McCain is attacking too much and indiscriminately. The barrage undermines his brand, takes time away from telling voters what he might do for them, and looks awfully old-timey in a year when voters want a new brand. […]
When he attacks Obama on tax cuts or energy, he sounds as if he’s phoning it in. Voters get nothing to grab onto or legitimately fear. For McCain, who likes to have fun campaigning, the negativity doesn’t look as if it’s all that fun.
Well, except when he has that strained, forced laugh. No, on second thought, that doesn’t look as it’s fun, either.
But reading over Dickerson’s piece, I kept thinking about that “optimism” meme the media has been so fond of in previous election cycles. And while McCain may very try to reinvent himself again before November, at this point, there’s nothing even remotely “optimistic” about McCain’s message.
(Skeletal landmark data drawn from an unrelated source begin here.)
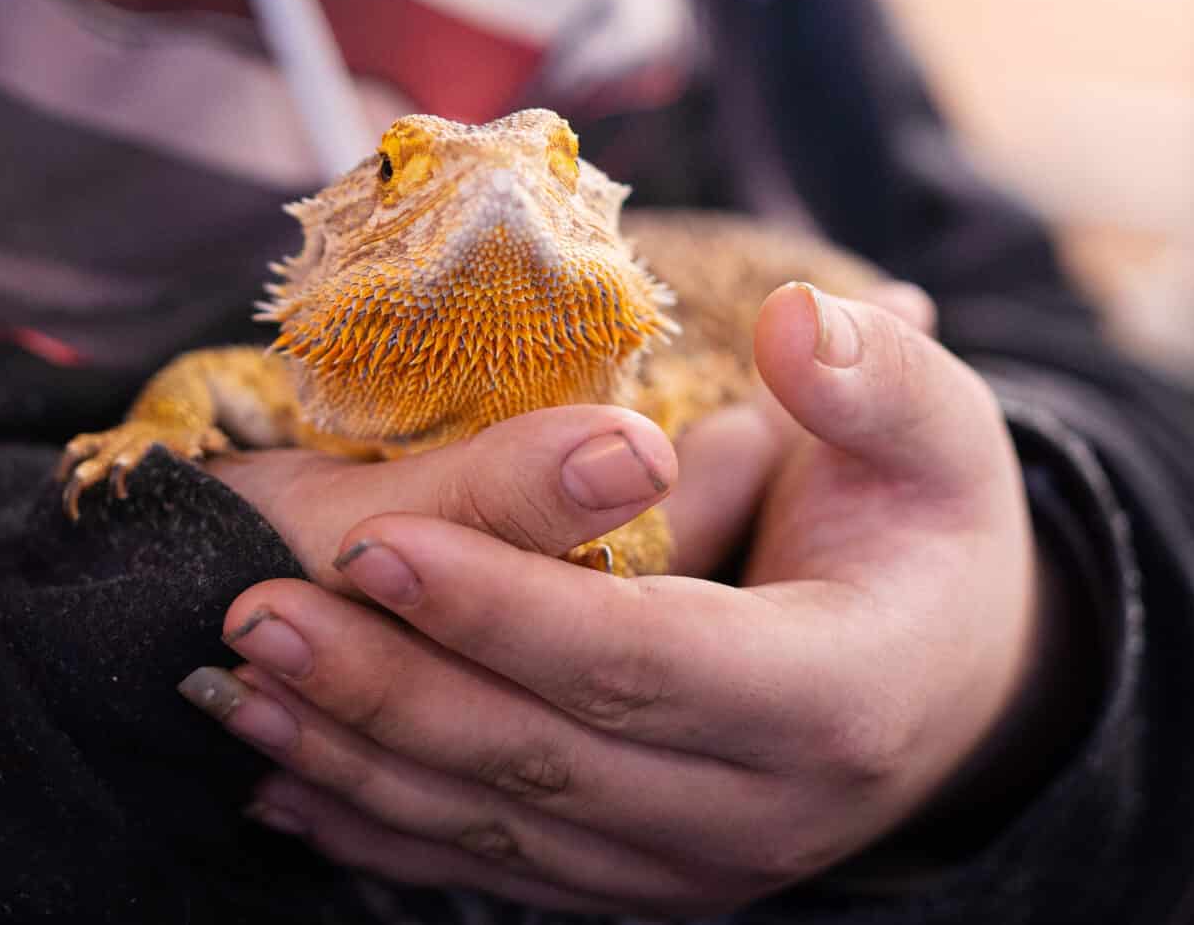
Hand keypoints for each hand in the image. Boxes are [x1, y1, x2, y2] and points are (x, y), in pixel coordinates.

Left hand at [180, 282, 1071, 913]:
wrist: (960, 678)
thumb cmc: (929, 527)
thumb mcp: (939, 429)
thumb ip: (873, 374)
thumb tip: (803, 325)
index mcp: (838, 696)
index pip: (647, 661)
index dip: (506, 609)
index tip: (376, 540)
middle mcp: (764, 814)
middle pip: (550, 760)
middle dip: (389, 688)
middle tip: (255, 611)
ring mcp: (697, 869)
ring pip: (505, 831)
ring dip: (358, 763)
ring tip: (234, 683)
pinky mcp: (640, 885)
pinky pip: (498, 870)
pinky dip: (384, 830)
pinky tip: (280, 781)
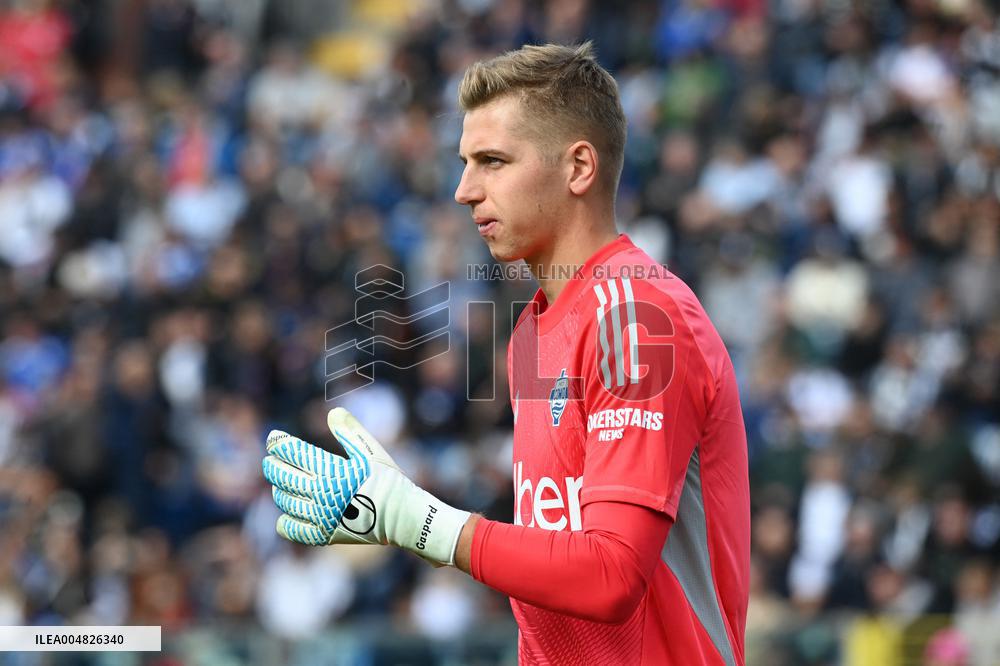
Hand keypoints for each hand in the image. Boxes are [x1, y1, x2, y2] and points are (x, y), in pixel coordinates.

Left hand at [261, 407, 470, 565]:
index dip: (280, 444)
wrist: (403, 516)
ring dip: (280, 490)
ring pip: (287, 501)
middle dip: (273, 466)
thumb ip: (350, 431)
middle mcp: (322, 494)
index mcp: (333, 470)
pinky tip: (286, 514)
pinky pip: (294, 530)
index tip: (274, 438)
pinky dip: (285, 521)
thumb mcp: (372, 452)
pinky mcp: (324, 535)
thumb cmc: (388, 480)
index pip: (295, 453)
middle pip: (284, 477)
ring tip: (281, 484)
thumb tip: (332, 412)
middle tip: (270, 460)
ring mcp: (321, 516)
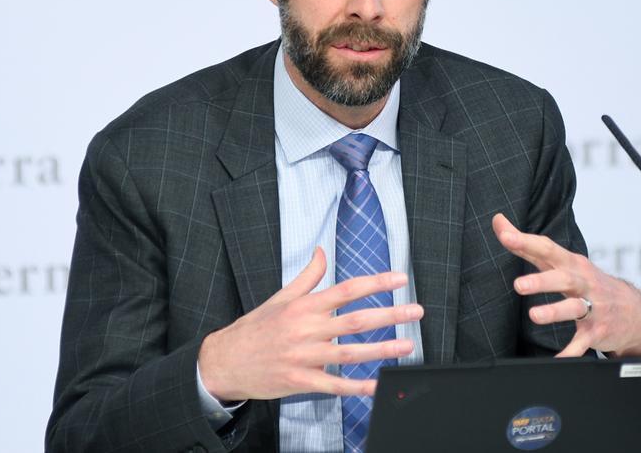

It’s a combination of fear, gloom, and dread, all wrapped up in an ugly and dishonest package.
Dickerson mentioned “McCain’s wild pitches.” That’s as good an analogy as any.
Off the top of my head, from just the last couple of weeks — since the “reboot,” when McCain brought in Rove’s team to run the operation — the wild pitches have been reckless and ubiquitous:
* McCain said Obama wants to raise middle-class taxes. (He doesn’t.)
* McCain said Obama is responsible for high gas prices. (He’s not.)
* McCain said Obama healthcare plan is socialized medicine. (It’s not.)
* McCain suggested Obama might be a “socialist.” (He’s not.)
* McCain said Obama was taking Maliki’s policy endorsement out of context. (He wasn’t.)
* McCain said Obama’s tax plan would hurt millions of small businesses. (It won’t.)
* McCain said Obama is deliberately ignoring the successes of U.S. troops in Iraq. (He’s not.)
* McCain said Obama actually wants to lose the war in Iraq. (He doesn’t.)
And, of course, he’s attacked Obama’s integrity, honesty, character, and patriotism. This morning, the McCain campaign even hinted that Obama is weak on genocide.
Which is why I think the “wild pitches” metaphor works. There’s no real coherent connection here among the increasingly ridiculous attacks. The point seems to be, “McCain hates Obama, and you should, too.”
Now, negative campaigning works. Voters say they hate it, but they don’t — they respond to it. McCain is, apparently, willing to go relentlessly negative, because he doesn’t have much else to say.
But it’ll be curious to see what happens if the media picks back up on the “optimism” meme. Which candidate is positive, and which is negative? Which has a message focused on hope, and which on fear? Which is optimistic, and which is pessimistic?